**WHAT TO WORK ON:** Reproduce the listing below, substituting "Write out" for every occurrence of "Transcribe" and leaving everything else unchanged.

+++

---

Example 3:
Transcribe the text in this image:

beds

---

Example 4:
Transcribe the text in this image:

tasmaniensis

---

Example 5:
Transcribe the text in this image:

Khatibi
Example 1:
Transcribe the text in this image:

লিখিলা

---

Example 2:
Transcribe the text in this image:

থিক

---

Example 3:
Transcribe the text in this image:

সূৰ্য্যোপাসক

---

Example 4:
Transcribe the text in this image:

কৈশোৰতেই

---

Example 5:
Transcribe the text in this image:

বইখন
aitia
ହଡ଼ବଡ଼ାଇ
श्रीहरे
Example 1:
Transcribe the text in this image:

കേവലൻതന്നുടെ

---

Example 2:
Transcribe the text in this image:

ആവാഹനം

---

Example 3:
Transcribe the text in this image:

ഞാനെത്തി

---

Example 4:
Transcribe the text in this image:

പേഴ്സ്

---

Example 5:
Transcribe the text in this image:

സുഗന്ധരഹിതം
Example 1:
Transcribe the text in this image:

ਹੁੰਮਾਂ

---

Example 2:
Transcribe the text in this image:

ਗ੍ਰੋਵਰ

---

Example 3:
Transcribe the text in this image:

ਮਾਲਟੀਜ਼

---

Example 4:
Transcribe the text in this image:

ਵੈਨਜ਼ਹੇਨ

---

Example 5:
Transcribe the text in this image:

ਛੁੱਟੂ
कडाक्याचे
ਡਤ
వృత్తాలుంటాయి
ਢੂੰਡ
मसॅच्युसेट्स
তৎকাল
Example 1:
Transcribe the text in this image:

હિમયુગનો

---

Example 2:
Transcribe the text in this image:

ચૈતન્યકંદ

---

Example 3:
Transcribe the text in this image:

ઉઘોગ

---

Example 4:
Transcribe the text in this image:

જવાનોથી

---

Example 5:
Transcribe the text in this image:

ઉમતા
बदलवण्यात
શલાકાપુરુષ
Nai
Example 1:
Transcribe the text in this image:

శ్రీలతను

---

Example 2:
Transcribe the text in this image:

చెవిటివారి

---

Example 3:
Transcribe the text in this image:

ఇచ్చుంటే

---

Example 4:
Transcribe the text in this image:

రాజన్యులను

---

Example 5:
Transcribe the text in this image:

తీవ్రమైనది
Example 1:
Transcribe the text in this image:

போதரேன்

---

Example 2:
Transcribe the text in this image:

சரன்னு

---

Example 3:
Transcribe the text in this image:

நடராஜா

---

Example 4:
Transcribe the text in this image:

+++

**ANSWER TO THE TASK:**
---

Example 3:
Write out the text in this image:

beds

---

Example 4:
Write out the text in this image:

tasmaniensis

---

Example 5:
Write out the text in this image:

Khatibi
Example 1:
Write out the text in this image:

লিখিলা

---

Example 2:
Write out the text in this image:

থিক

---

Example 3:
Write out the text in this image:

সূৰ্য্যোপাসক

---

Example 4:
Write out the text in this image:

কৈশোৰতেই

---

Example 5:
Write out the text in this image:

বইখন
aitia
ହଡ଼ବଡ଼ାଇ
श्रीहरे
Example 1:
Write out the text in this image:

കേവലൻതന്നുടെ

---

Example 2:
Write out the text in this image:

ആവാഹനം

---

Example 3:
Write out the text in this image:

ഞാനെത്തി

---

Example 4:
Write out the text in this image:

പേഴ്സ്

---

Example 5:
Write out the text in this image:

സുഗന്ധരഹിതം
Example 1:
Write out the text in this image:

ਹੁੰਮਾਂ

---

Example 2:
Write out the text in this image:

ਗ੍ਰੋਵਰ

---

Example 3:
Write out the text in this image:

ਮਾਲਟੀਜ਼

---

Example 4:
Write out the text in this image:

ਵੈਨਜ਼ਹੇਨ

---

Example 5:
Write out the text in this image:

ਛੁੱਟੂ
कडाक्याचे
ਡਤ
వృత్తాలుంటాయి
ਢੂੰਡ
मसॅच्युसेट्स
তৎকাল
Example 1:
Write out the text in this image:

હિમયુગનો

---

Example 2:
Write out the text in this image:

ચૈતન્યકંદ

---

Example 3:
Write out the text in this image:

ઉઘોગ

---

Example 4:
Write out the text in this image:

જવાનોથી

---

Example 5:
Write out the text in this image:

ઉમતા
बदलवण्यात
શલાકાપુરુષ
Nai
Example 1:
Write out the text in this image:

శ్రీలతను

---

Example 2:
Write out the text in this image:

చెవిటివారి

---

Example 3:
Write out the text in this image:

ఇచ్చుంటే

---

Example 4:
Write out the text in this image:

రాజన్యులను

---

Example 5:
Write out the text in this image:

తీవ్రమైనది
Example 1:
Write out the text in this image:

போதரேன்

---

Example 2:
Write out the text in this image:

சரன்னு

---

Example 3:
Write out the text in this image:

நடராஜா

---

Example 4:
Write out the text in this image:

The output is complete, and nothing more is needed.